> RECORDS:
BEGIN

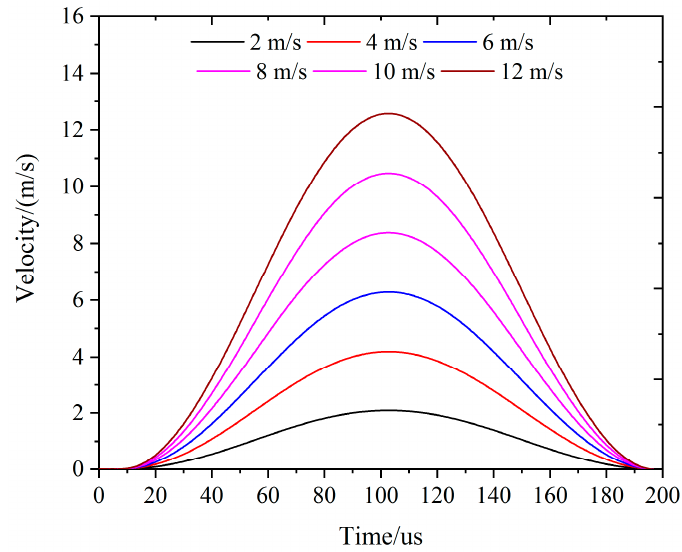
Figure 19. Incident wave with different amplitudes.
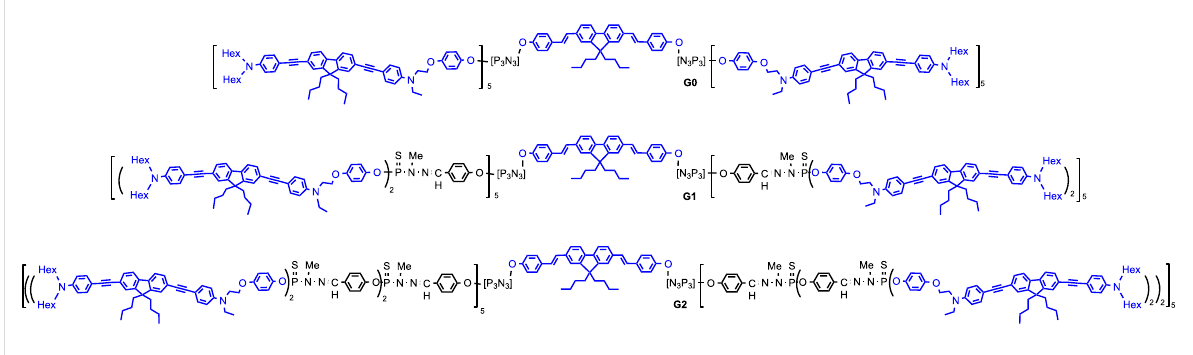
Figure 7: Generations 0, 1, and 2 of dumbbell-like dendrimers having one fluorophore at the core and either 10, 20 or 40 fluorophores on the surface.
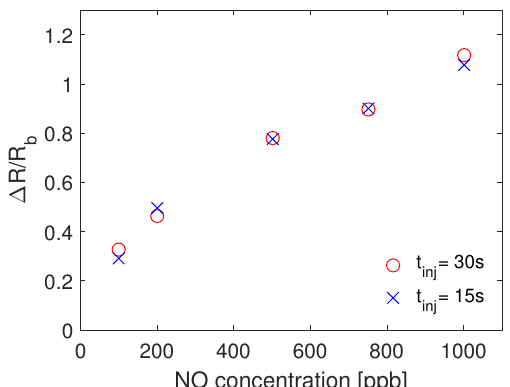
Figure 7. The mean of the response of the sensor for different concentration of NO when t inj = 15 s and t inj = 30 s. The retraction time in both cases is t ret = 3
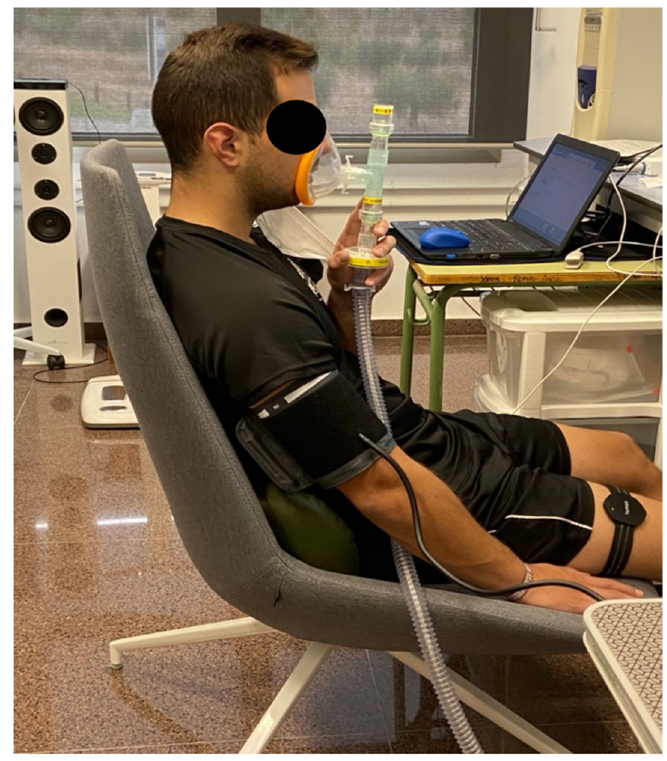
Figure 2. A subject performing the normobaric hypoxia tolerance test. During both tests, arterial oxygen saturation and muscle oxygen saturation (SmO 2 ) values were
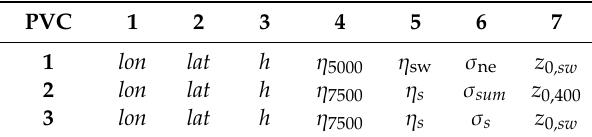
Table 4. Predictor variable combinations (PVC) yielding the highest coe ffi cients of determination in DS2 ( R 2 DS 2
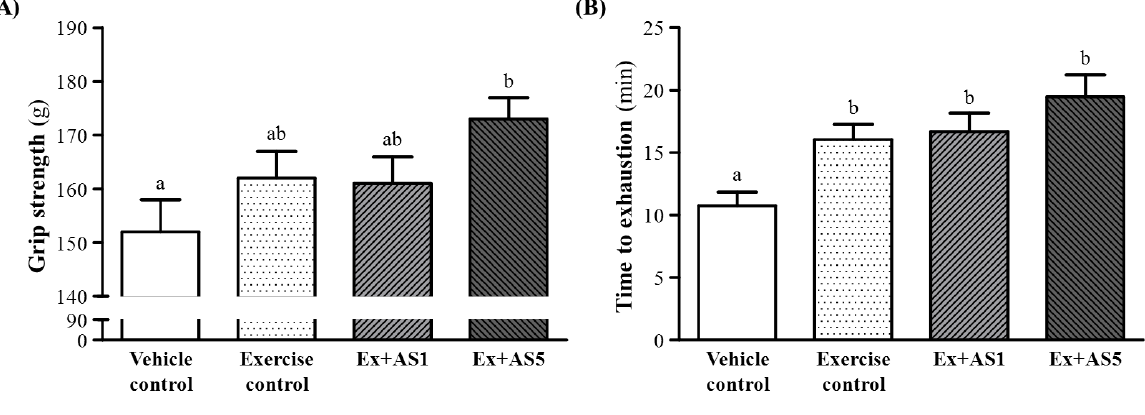
Figure 2. Effect of AS supplementation on forelimb grip strength ( A ) and endurance swimming time ( B ). Data are mean ± SEM of 10 mice in each group by one-way ANOVA. Different letters (a and b) indicate significant difference at p <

END

> TASK TO COMPLETE: Tell how many lines in the entries above include the word "both", and respond with the number alone.

> RESULT BELOW: 2